うつしき

うつしき

届ける

先日古い手紙が見つかった。

 

80年以上前に投函されたもの。

 

絵描きを目指してアメリカへ移住した曾祖父より、お寺を継為に日本へ送った祖父を案じ、幸せの願いを込めた手紙。

 

海を渡りたくさんの年月を経たにも拘わらず、美しく朽ちていて、時間の蓄積でしか成り得ない存在となっていた。
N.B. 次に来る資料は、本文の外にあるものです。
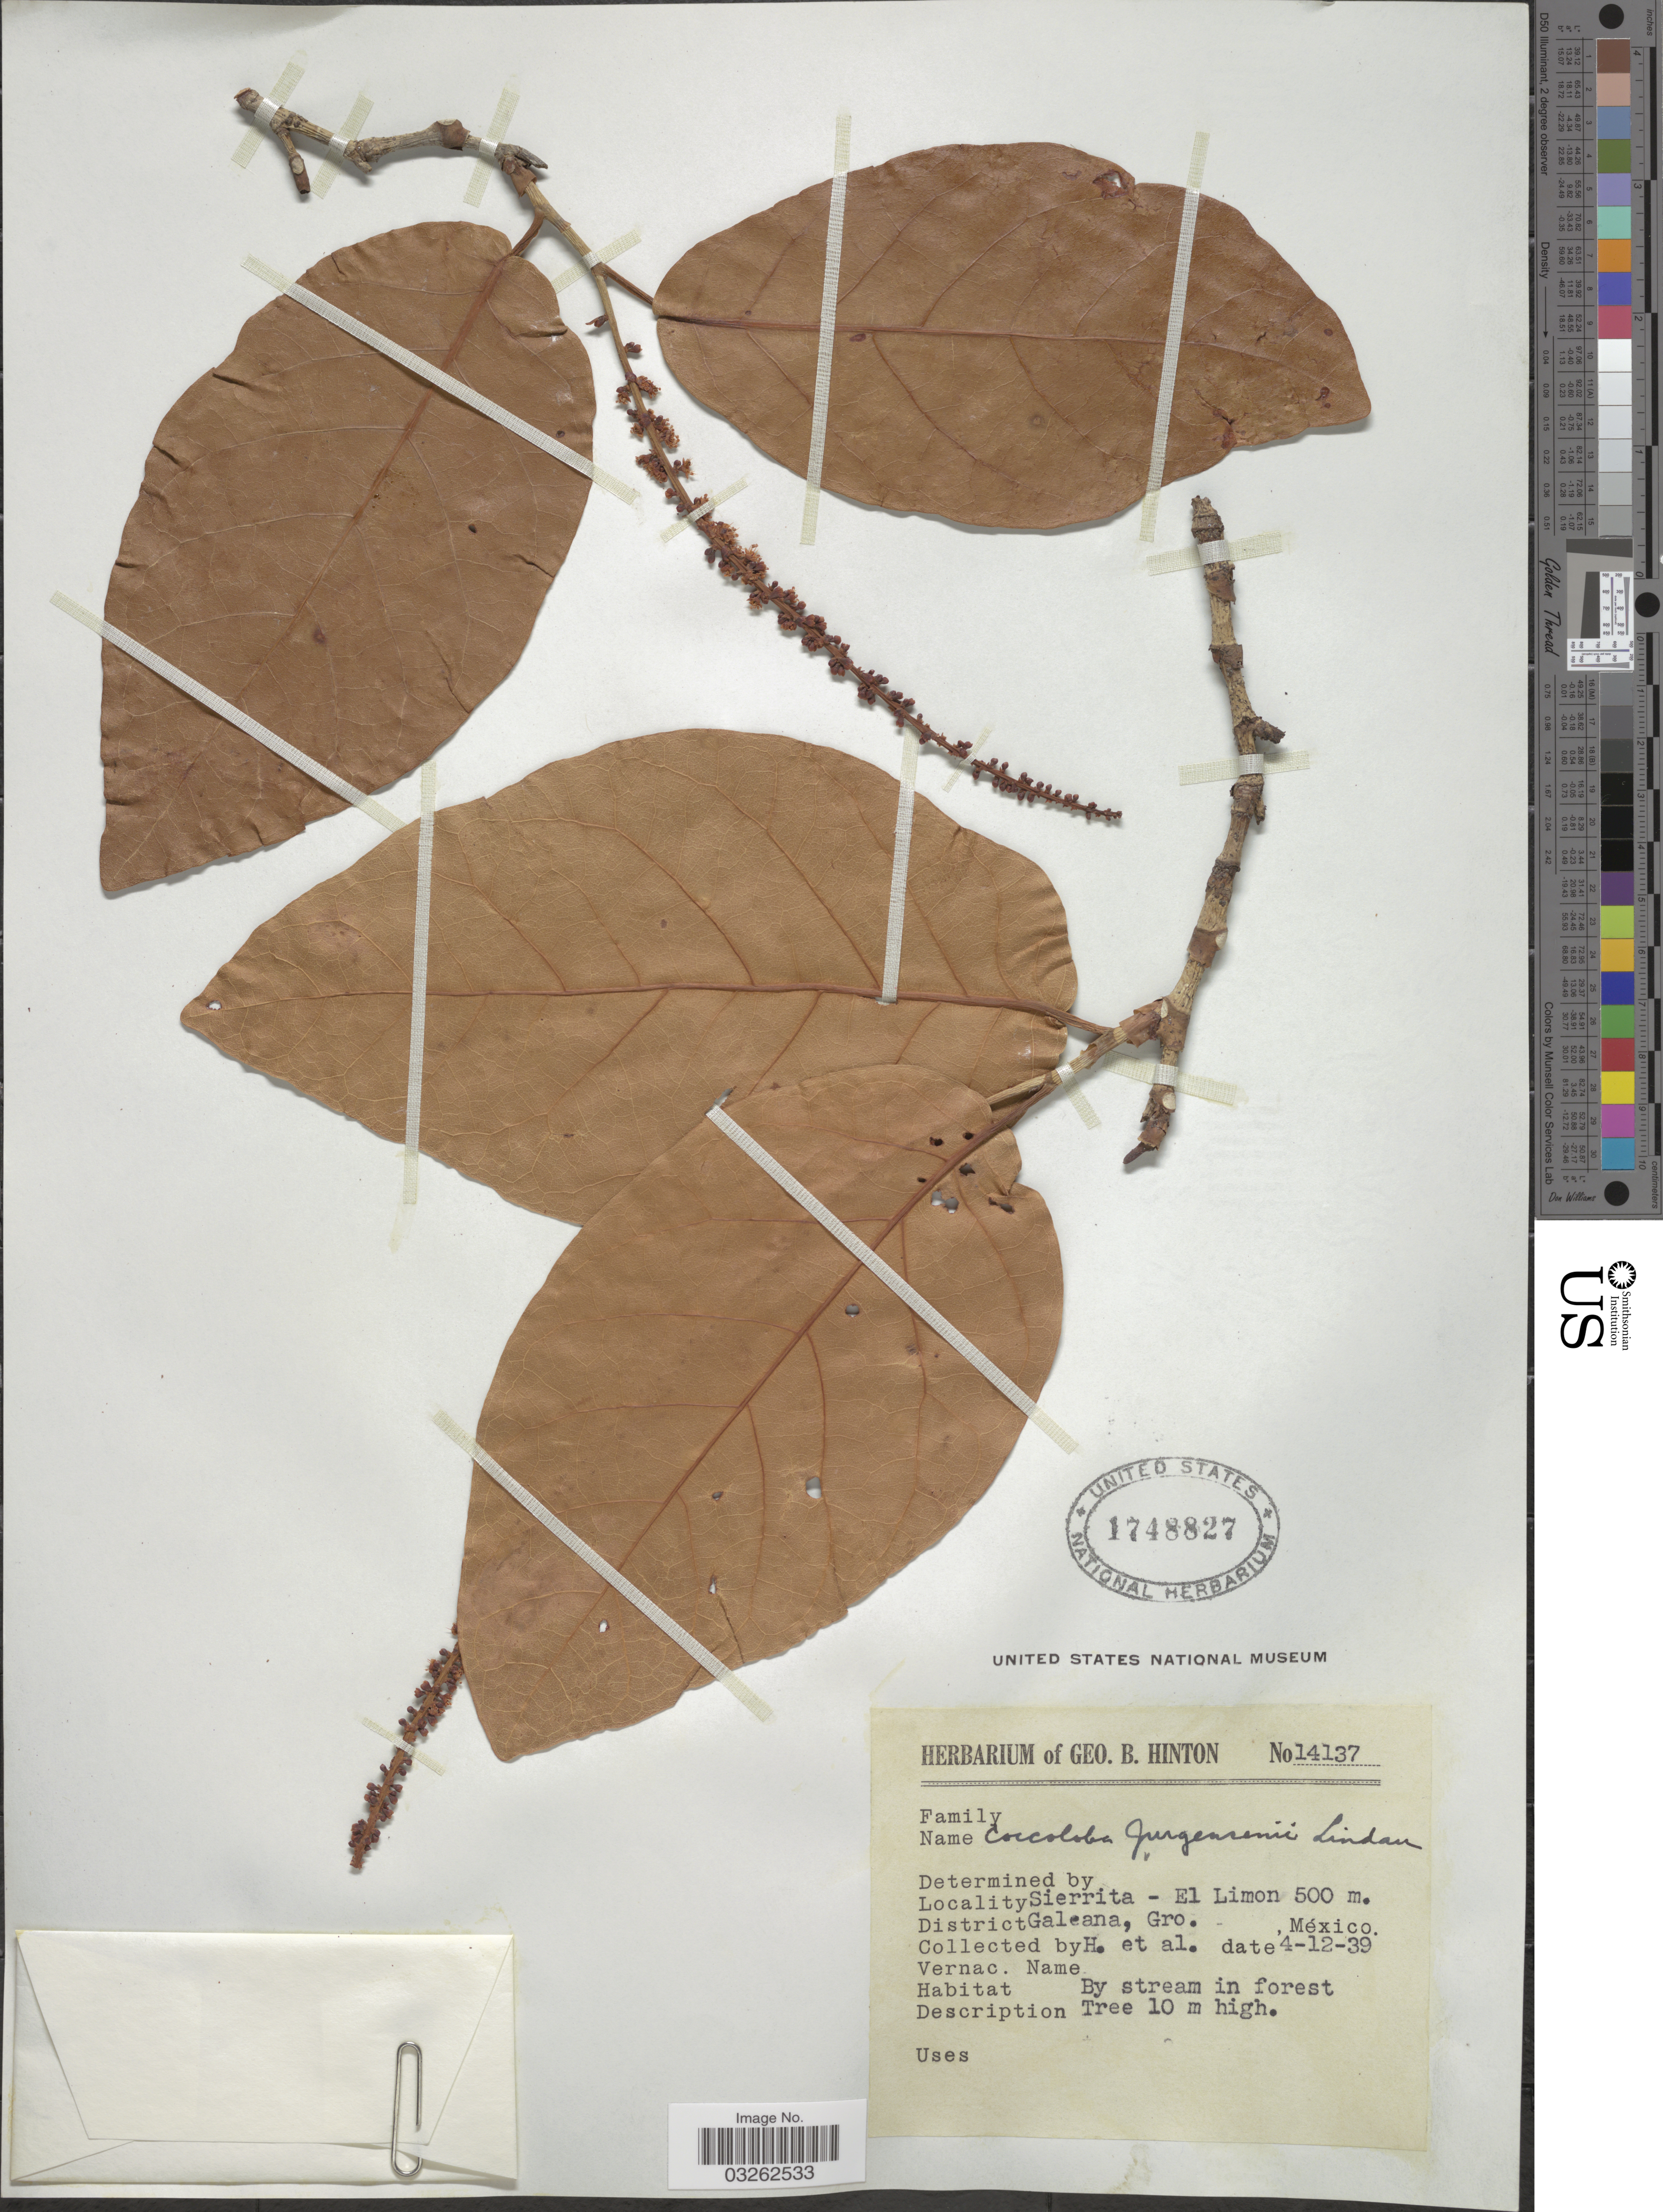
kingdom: Plantae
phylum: Tracheophyta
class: Magnoliopsida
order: Caryophyllales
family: Polygonaceae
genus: Coccoloba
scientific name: Coccoloba barbadensis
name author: Jacq.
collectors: G. B. Hinton & et al.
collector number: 14137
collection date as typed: Transcribed d/m/y: 4/12/39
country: Mexico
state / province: Guerrero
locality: Sierrita - El Limon. District Galeana.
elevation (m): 500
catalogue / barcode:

うつしきオンラインは1年半ほど前にスタートしました。

 

縁ある作り手から生み出されたものを、撮影の小田君と、web担当の義明くんと相談しながらオンライン上に構成してもらい、
最終的に選んで下さるみなさんの元へ “届ける” を担当しています。

 

文字にすると簡単ですが、それぞれの人が積み上げてきた経験の結集に携わっているといつも思います。

 

それは選び手の方も勿論のこと。

 

なんらかの入口からうつしきと出逢ってくれて、顔の見えない中指先で一票投じてくれること。

 

途方もなく奇跡的なことだと思う。

 

だからこそ大切に届けたい。

 

オンラインがはじまった当初より手紙に植物を添えるを密かに続けています。

 

古典の一節より心に留めた、平安時代の風習で言葉以上のものを植物に託す。

 

足を運べなくともここの景色を少しでも届けられたらと思います。

 

6/10 リリースの太田美帆さんの「嬉々」は うつしきの永久欠番 田代沙織さん (kiki product) へのオマージュがそこかしこに存在します。

 

山香デザイン室 小野友寛さんによるデザインのパッケージにも。

 

2年前の6月に沙織さん主催で開催された美帆さんの゛声のワークショップ゛

 

その時の演奏会で生まれたアルバム「共鳴

 

彼女とその時の時間を込めた植物を「嬉々」に添えて届けています。

 

美帆さんへの祈りも込めて。

 

kiki product のハーブティーを手にしたことのある方はピンときてくれるかな。

 

こちらのblogを遡っていただくと沙織さんの人柄そのものの文章と出逢えます〇

「嬉々」ご注文の皆様、本当にたくさんの方に選んで頂き有難うございます!
オンラインは店頭でのご対応と共に行っております。メール、発送等お時間いただきますが愉しみにお待ちくださいね。

 

今週末より1年半ぶりの督田昌巳さんの展示がはじまります。

 

前回の展で選ばれた木の器はそれぞれの元で暮らしを蓄積し深い味わいが出てきた頃でしょうか。

 

意図して古く見せる ではなく、日々の積み重なりでしか現れることのない跡を纏ったものにどうしても惹かれます。

 

自らの手でそんな変化を起こしてくださいね。